Not for the sake of rustic decoration do five bottles stand on the flat head of an upturned barrel—it’s the only surface available in Lutea’s barrel room, just one corner of a building that looks to be a football field in length. Forklifts and cellar workers busily traverse the floor, which on the day before crush is clutter-free, save for errant barrel bungs that are swiftly retrieved—and chewed thoroughly—by a big tail-wagger named Jack. All but hidden behind acres of self-storage and light industry in northwest Santa Rosa, Copain Custom Crush provides a home to the landless, and the low overhead that makes 600-case brands economically feasible for new generation winemakers like Suzanne Hagins. Hagins left the South Carolina restaurant scene in 1998 for harvest in Burgundy; her lilting Charleston drawl hasn’t left her yet. Sold on Pinot Noir, she worked in Russian River and Anderson Valley cellars before launching tiny Lutea. Grapes are sourced from organic and biodynamically farmed vineyards, a subtly but emphatically stated principle that’s becoming less crunchy by the day, and her wine is made here.The single-clone 2007 Los Carneros Pinot Noir ($35) has a floral nose of violet with leather overtones, fresh plum flavor and is eminently table-friendly (these balanced wines exhibit their diverting charm in between meals, too). With an aroma of pretty red fruit, the 2007 Russian River Valley Pinot Noir ($35) also shows a complex, vegetable-bouillon take on the genre. Delicious red cherry, plum flavors lead to a fine finish.

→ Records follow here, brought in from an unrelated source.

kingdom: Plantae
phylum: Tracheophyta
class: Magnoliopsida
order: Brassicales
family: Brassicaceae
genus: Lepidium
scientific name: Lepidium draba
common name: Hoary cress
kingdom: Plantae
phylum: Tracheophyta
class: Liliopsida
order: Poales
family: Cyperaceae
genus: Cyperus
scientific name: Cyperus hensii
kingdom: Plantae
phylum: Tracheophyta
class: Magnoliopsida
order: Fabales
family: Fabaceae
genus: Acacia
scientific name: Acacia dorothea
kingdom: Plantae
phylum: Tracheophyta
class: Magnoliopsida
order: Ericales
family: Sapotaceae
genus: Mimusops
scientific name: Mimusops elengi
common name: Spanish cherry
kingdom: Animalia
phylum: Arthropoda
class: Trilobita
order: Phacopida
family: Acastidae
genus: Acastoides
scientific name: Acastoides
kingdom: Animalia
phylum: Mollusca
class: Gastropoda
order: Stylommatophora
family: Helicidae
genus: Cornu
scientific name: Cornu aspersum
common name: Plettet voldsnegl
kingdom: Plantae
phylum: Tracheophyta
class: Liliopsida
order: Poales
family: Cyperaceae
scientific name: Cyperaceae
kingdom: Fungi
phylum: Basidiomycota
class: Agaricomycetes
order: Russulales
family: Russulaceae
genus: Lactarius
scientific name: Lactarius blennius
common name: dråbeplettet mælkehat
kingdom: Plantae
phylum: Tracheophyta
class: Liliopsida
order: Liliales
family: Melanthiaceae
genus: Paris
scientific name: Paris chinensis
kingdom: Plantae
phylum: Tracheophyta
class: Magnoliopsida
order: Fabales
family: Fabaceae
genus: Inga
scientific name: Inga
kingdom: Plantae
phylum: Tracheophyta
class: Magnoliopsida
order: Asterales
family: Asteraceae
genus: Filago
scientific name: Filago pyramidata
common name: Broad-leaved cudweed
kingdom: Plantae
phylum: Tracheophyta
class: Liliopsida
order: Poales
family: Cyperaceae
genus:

Hagins laughs that she’s pegged as “that girl who makes the ‘feminine Pinot,'” by way of introducing her 2007 Four Barrel Pinot Noir ($40). It’s smoky and masculine, for sure, full of blueberry and black cherry with notes of herb and menthol, but bookended by rounded tannin, it ultimately finishes satin-smooth.Hagin’s Horse & Plow is a team effort with her husband, and encompasses other organically farmed varietals. The 2008 Grenache ($25), with an irrepressible nose of wild raspberry and cedar that jumps from the glass, shows the varietal at its fragrant, soft and quaffable best.While Jack the dog surely wouldn’t mind more visitors if they threw him a bung, Lutea wines can more easily be found on one of several dozen local restaurant wine lists. There must be something about Lutea, if only the evocative, feminine name after all, that initially interests diners; after that, they can scarcely be disappointed.